- [Tarefas do exercício]
1. Substitua "capítulo" por "artigo" no trecho do texto de origem que vai de "21 de agosto" a "começou. Diz ele.", e apresente o trecho com essa troca.
2. Com base no texto de origem, explique por que quem narra fingiu não ouvir o convite para jogar e não querer participar. Responda em até três frases.

21 de agosto de 2007
"I know I stand in line until you think
you have the time to spend an evening with me"
Something stupid – Nancy Sinatra
Jogo
Raquel Medeiros
Eu aqui tentando escrever sobre antropologia e ele sai com essa. “Vamos jogar...”. Eu precisava terminar o capítulo, pelo menos o parágrafo. Fiz de conta que não ouvi e que não queria. Mas ele me conhece e insistiu. “Vamos jogar...”. Eu abandonei o parágrafo e o Lipovetsky e sentei na frente dele. “O que você quer jogar?”, falei num tom desafiador. Ele me olha dizendo que minha tática não vai funcionar, desconfio que ele sabe exatamente o que fazer e tem uma certeza irritante de que eu vou gostar. Confesso que adoro quando ele me deixa assim, me excita ainda mais.
- Então, esse jogo não vai começar?
- Já começou. Diz ele.

- [Bloco de dados]
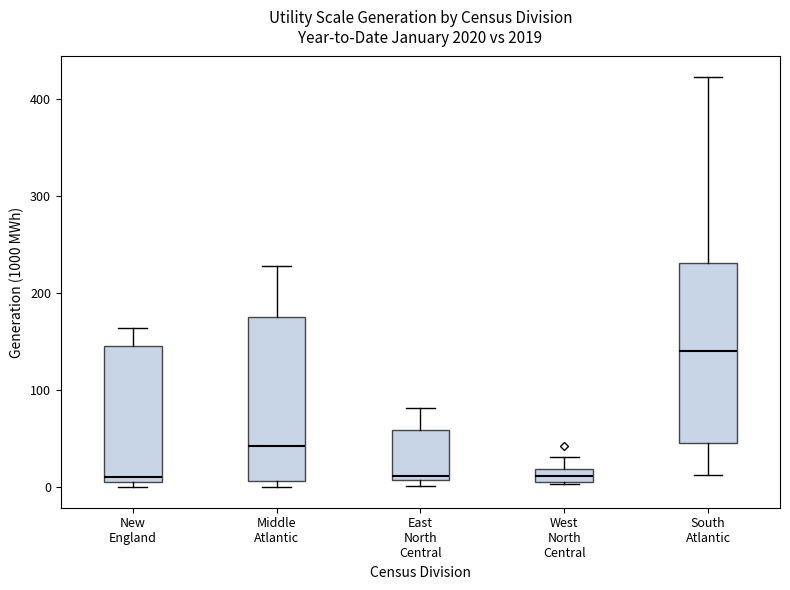

Where does the median line of the box for South Atlantic sit on the y-axis? The values are not printed on the chart, so give them approximately, as read against the axis.

140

- [Respostas das tarefas]
1.
21 de agosto de 2007
"I know I stand in line until you think
you have the time to spend an evening with me"
Something stupid – Nancy Sinatra
Jogo
Raquel Medeiros
Eu aqui tentando escrever sobre antropologia e ele sai com essa. “Vamos jogar...”. Eu precisava terminar o artigo, pelo menos o parágrafo. Fiz de conta que não ouvi e que não queria. Mas ele me conhece e insistiu. “Vamos jogar...”. Eu abandonei o parágrafo e o Lipovetsky e sentei na frente dele. “O que você quer jogar?”, falei num tom desafiador. Ele me olha dizendo que minha tática não vai funcionar, desconfio que ele sabe exatamente o que fazer e tem uma certeza irritante de que eu vou gostar. Confesso que adoro quando ele me deixa assim, me excita ainda mais.
- Então, esse jogo não vai começar?
- Já começou. Diz ele.

2. Quem narra estava escrevendo sobre antropologia e precisava terminar o capítulo, ou ao menos o parágrafo. Por isso fingiu não ter ouvido o convite e não querer jogar.